Task to complete – Write out every one of the rows below word for word, leaving the pictures out of your answer.

Recorded data:

%%

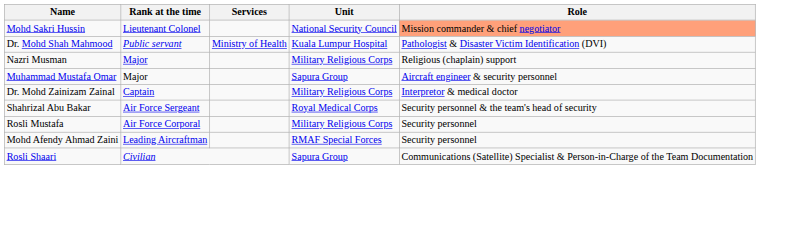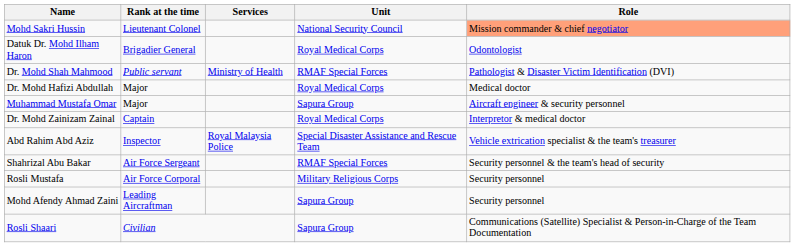+ row: Datuk Dr. Mohd Ilham Haron | Brigadier General | Royal Medical Corps | Odontologist
Dr. Mohd Shah Mahmood | Unit: Kuala Lumpur Hospital -> RMAF Special Forces
- row: Nazri Musman | Major | Military Religious Corps | Religious (chaplain) support
+ row: Dr. Mohd Hafizi Abdullah | Major | Royal Medical Corps | Medical doctor
Dr. Mohd Zainizam Zainal | Unit: Military Religious Corps -> Royal Medical Corps
+ row: Abd Rahim Abd Aziz | Inspector | Royal Malaysia Police | Special Disaster Assistance and Rescue Team | Vehicle extrication specialist & the team's treasurer
Shahrizal Abu Bakar | Unit: Royal Medical Corps -> RMAF Special Forces
Mohd Afendy Ahmad Zaini | Unit: RMAF Special Forces -> Sapura Group
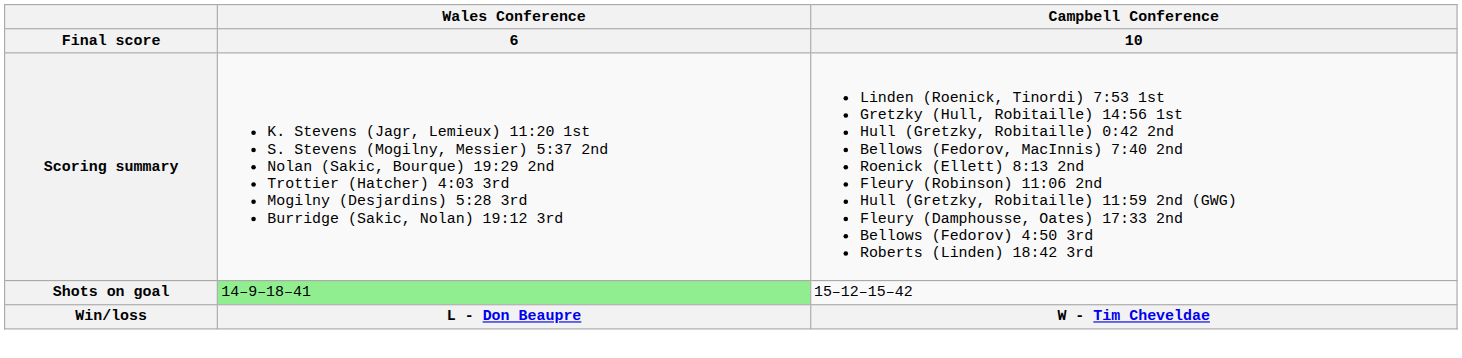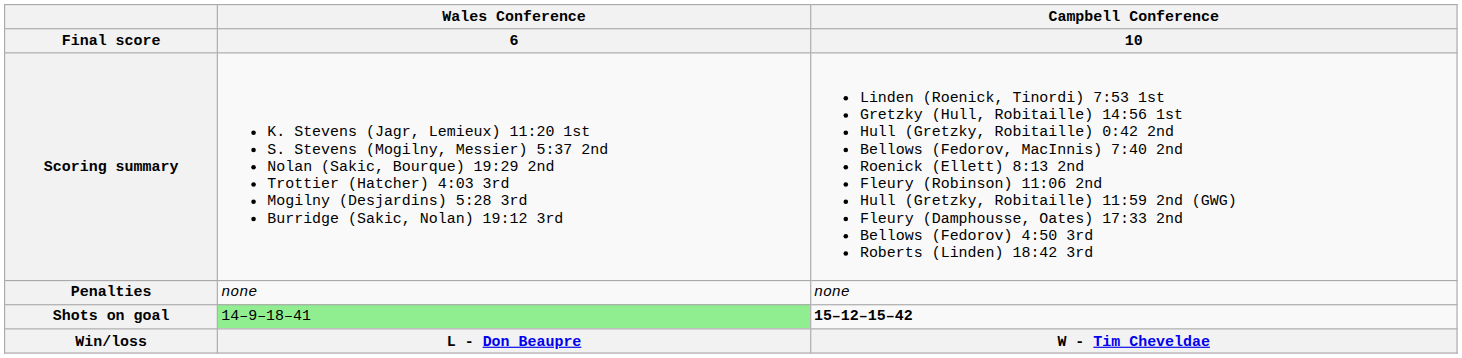+ row: Penalties | none | none
Shots on goal | Campbell Conference / 10: normal -> bold
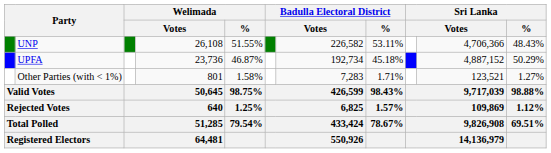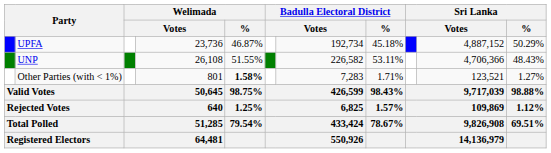rows swapped: UNP <-> UPFA
Other Parties (with < 1%) | Welimada / %: normal -> bold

%%

Solution –
+ row: Datuk Dr. Mohd Ilham Haron | Brigadier General | Royal Medical Corps | Odontologist
Dr. Mohd Shah Mahmood | Unit: Kuala Lumpur Hospital -> RMAF Special Forces
- row: Nazri Musman | Major | Military Religious Corps | Religious (chaplain) support
+ row: Dr. Mohd Hafizi Abdullah | Major | Royal Medical Corps | Medical doctor
Dr. Mohd Zainizam Zainal | Unit: Military Religious Corps -> Royal Medical Corps
+ row: Abd Rahim Abd Aziz | Inspector | Royal Malaysia Police | Special Disaster Assistance and Rescue Team | Vehicle extrication specialist & the team's treasurer
Shahrizal Abu Bakar | Unit: Royal Medical Corps -> RMAF Special Forces
Mohd Afendy Ahmad Zaini | Unit: RMAF Special Forces -> Sapura Group
+ row: Penalties | none | none
Shots on goal | Campbell Conference / 10: normal -> bold
rows swapped: UNP <-> UPFA
Other Parties (with < 1%) | Welimada / %: normal -> bold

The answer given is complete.